Britain's Prime Minister Rishi Sunak speaks with members of the media during a "huddle" onboard a plane bound for San Diego on Monday. (Leon Neal - WPA Pool/Getty Images)

In his first major speech of 2023, Prime Minister Rishi Sunak said that one of his five priorities was to “stop the boats” carrying immigrants from landing in the U.K. Last Friday, Sunak announced plans to help fund a detention center in northern France as part of a bigger package that aims to tackle migrants traveling to the U.K. The package will cost the British taxpayers $576 million over the course of three years.

What is with the government’s hard push on migration?

“This [bill] has likely been used to galvanize political support of a specific constituency, and particularly also to create fear for political purposes,” Yasmine Ahmed, the U.K. director at Human Rights Watch told Yahoo News.

“It is something that we’ve seen across the board — used in Australia and elsewhere — where governments utilize and use asylum seekers as a means of creating distraction and division.”

Is the plan legal?

A few dozen protesters hold signs reading: No one is illegal; Social workers in solidarity with all refugees; and Sisters, not strangers.
Protesters at the houses of Parliament, in London, on Monday. (Andrew Aitchison/In pictures via Getty Images)

Sunak has insisted that the migration bill is legal under international law and that it is designed to “break the business models of gangs.” Home Secretary Braverman said that the bill would push the “boundaries of international law” but not break it.

“It’s very clear that this bill is cruel, unworkable and illegal,” Ahmed said. “It’s clearly in violation of international law, and the U.K. government’s international obligations. It’s also in flagrant violation of its obligations under the 1951 refugee convention, which the U.K. government was a principal drafter and promoter of after the Second World War.”

In signing the U.N.’s 1951 refugee convention, the U.K. agreed to recognize that refugees may arrive in countries to claim asylum through irregular means.

What have other human rights organizations said about the new bill?

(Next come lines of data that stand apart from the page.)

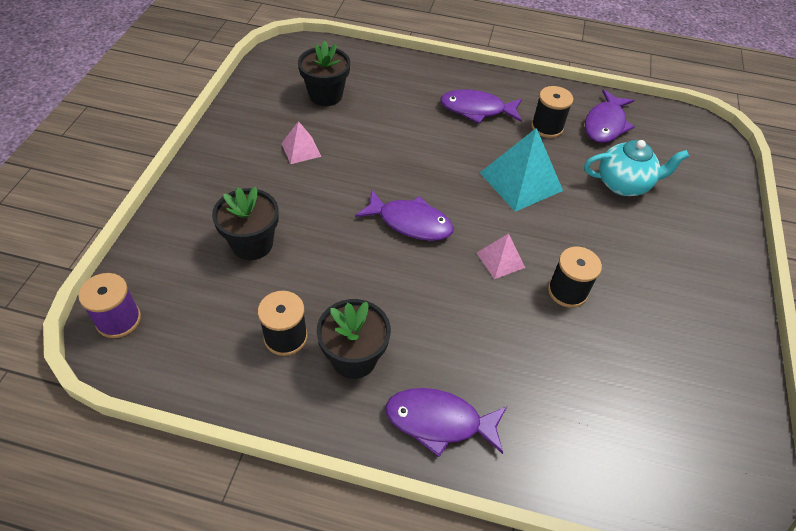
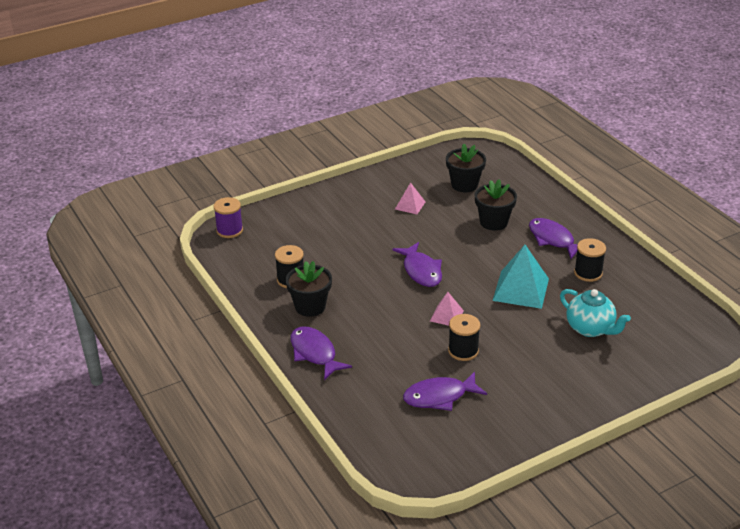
camera: 50 degrees right, 15 degrees down
black flower pot [212,187,279,260] -> black flower pot moved to [475,179,517,231]
purple fish [585,90,635,143] -> purple fish moved to [403,371,487,411]

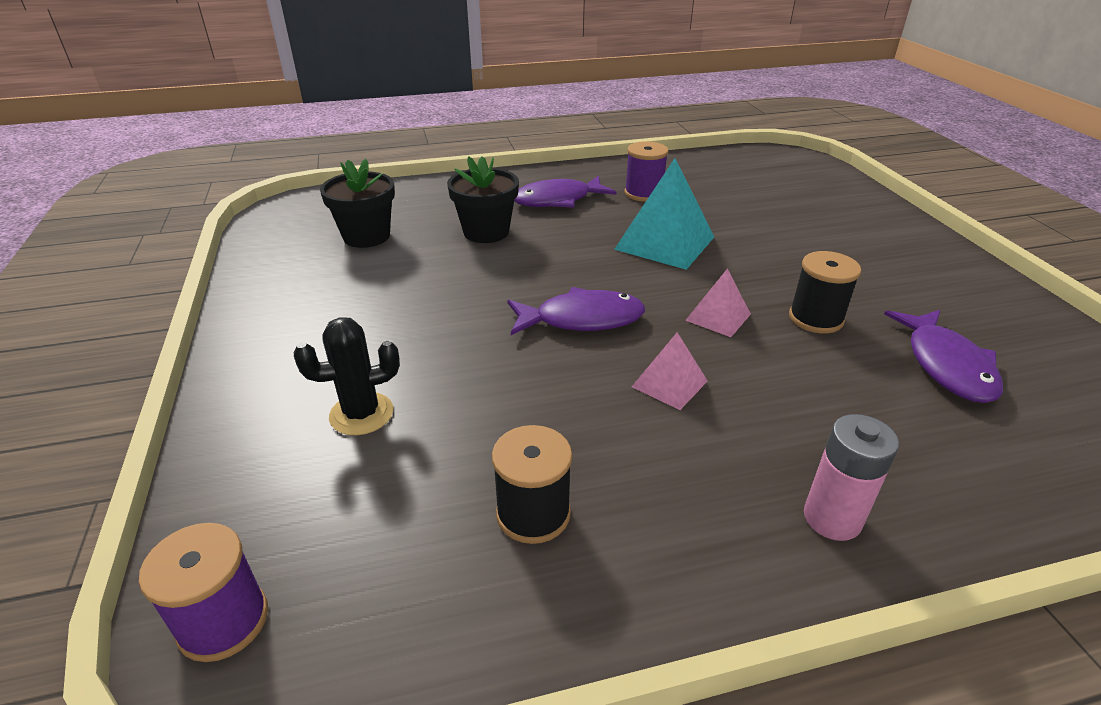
camera: 75 degrees left, 0 degrees up
black flower pot [286,261,332,317] -> none
purple fish [291,326,352,380] -> pink battery [804,414,899,541]
pink pyramid [395,182,425,214] -> pink pyramid moved to [632,332,708,410]
turquoise teapot [560,289,631,337] -> none
black spool [574,238,606,282] -> purple spool [624,141,669,202]
none -> black cactus [294,317,400,435]

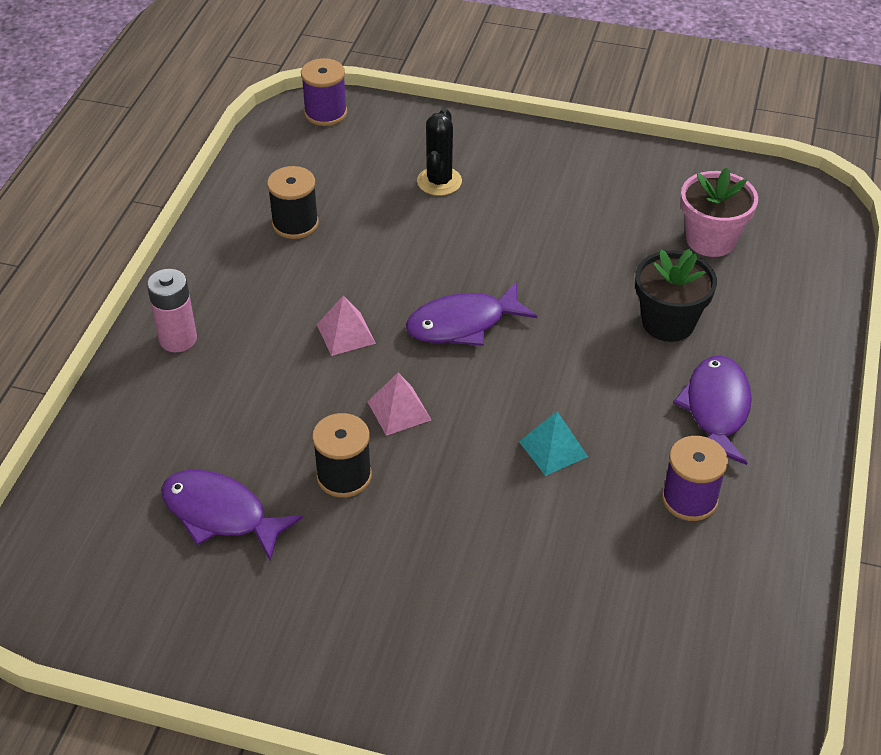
camera: 120 degrees right, 10 degrees up
black flower pot [320,159,395,248] -> pink flower pot [680,167,758,257]
purple fish [507,287,645,335] -> purple fish turned 45 degrees clockwise [406,282,537,346]
turquoise pyramid [614,158,714,270] -> turquoise pyramid [519,411,588,476], size x0.54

A protester standing near Big Ben holds a sign reading: Refugees welcome.
Pro-migrant protesters gather in Parliament Square on Monday. (Rasid Necati Aslim/Anadolu Agency via Getty Images)

There has been a clear consensus among human rights organizations that the bill should not be adopted. A statement from the U.N.’s refugee agency spoke of concerns over the introduction of the bill, stating that it would “amount to an asylum ban.”

“Most people fleeing war and persecution are simply unable to access the required passports and visas,” the statement read. “There are no safe and ‘legal’ routes available to them.” The U.N. statement added: “We urge the Government, and all MPs and Peers, to reconsider the Bill and instead pursue more humane and practical policy solutions.”

Daniela Reale, the global policy and advocacy lead at the international organization Save the Children, told Yahoo News that the bill was a “major setback in safeguarding children who have fled war and persecution,” adding, “The Bill threatens to strip away basic human rights from the most vulnerable.”